Resolutions to Ring in the New Year

'WITH the rich and mighty," decrees an old Spanish proverb, "a little patience."

Ever mindful of the wisdom of Spanish proverbs, I have been waiting patiently for the richest and mightiest to make New Year's resolutions.

I haven't heard any.

The rich probably don't need to make resolutions except, perhaps, to share the wealth. The mighty are doubtless so busy doing whatever you do to achieve mightiness that they haven't had the time.

Ergo, as a service to these awesome folk, a few resolutions:

*President Clinton - Ralph Waldo Emerson claimed that consistency is the hobgoblin of little minds; try to remember that Emerson didn't know everything.

*The Republican leadership in Congress - In considering the allocation of the nation's resources, keep in mind that the rich are few and the needy numerous.

*Sen. Bob Dole - Nobody's ever heard you chortle.
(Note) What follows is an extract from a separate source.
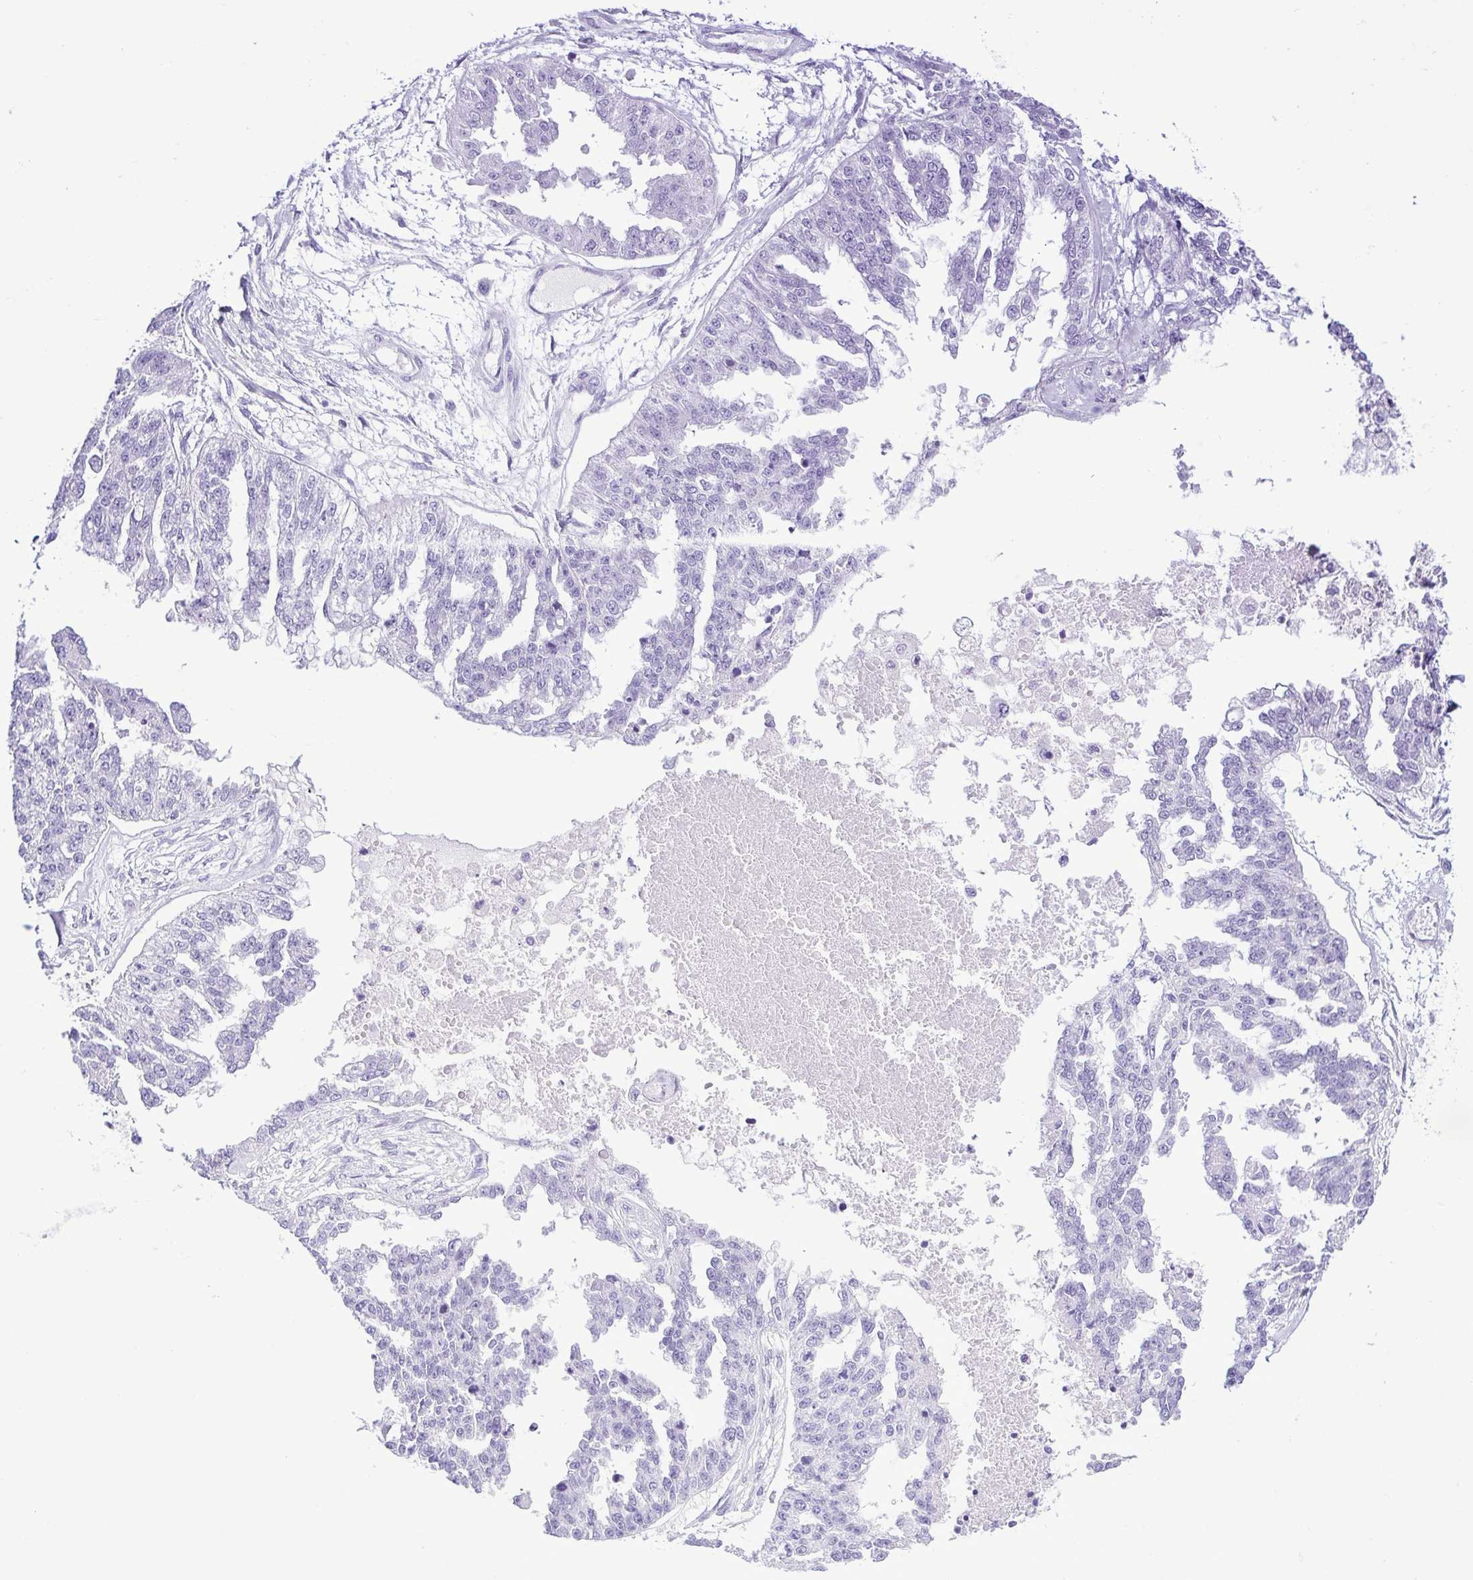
{"staining": {"intensity": "negative", "quantity": "none", "location": "none"}, "tissue": "ovarian cancer", "cell_type": "Tumor cells", "image_type": "cancer", "snomed": [{"axis": "morphology", "description": "Cystadenocarcinoma, serous, NOS"}, {"axis": "topography", "description": "Ovary"}], "caption": "IHC of human serous cystadenocarcinoma (ovarian) displays no positivity in tumor cells.", "gene": "SPATA16", "patient": {"sex": "female", "age": 58}}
Study chortling. People want a bit of jollity in their presidential candidates.

*Speaker Newt Gingrich - Time magazine made you Man of The Year for 1995. That was then. This is now. Study importance. You're slipping.

*Senate minority leader Tom Daschle - You aren't taking the Democrats much of anywhere. Maybe they can't figure out how to pronounce your last name. Tell them.

*Queen Elizabeth II of Great Britain, Northern Ireland, etc. - Adopt a batch of new children and start over.

*Oliver Stone - You get into trouble because you make fanciful movies about contemporary presidents whose surviving families protest. Try Franklin Pierce. You could claim that, in his secret alter ego, he was Batman.

*French President Jacques Chirac - Stop messing up the Pacific with nuclear tests. Instead, dedicate France's power and prestige to helping Brigitte Bardot save baby seals.

*Boris Yeltsin - You have no political party. Form one. A Temperance Party. Do you and Russia a world of good.

*Bill Watterson - Reconsider. Do not retire "Calvin and Hobbes." It is one of the few real - that is, funny - comic strips around.

*Everybody Else - Enjoy 1996. Don't just endure it. It is reasonable to expect that people in Bosnia will stop fighting, that Michael Jackson will get a haircut and go away, that the federal government will reopen in time for all of us to see the Winslow Homer exhibit as well as Vermeer, that the movies will continue to adapt Jane Austen novels until they run out, and that Bill Gates will invent computer software to help all of us who don't understand computer software.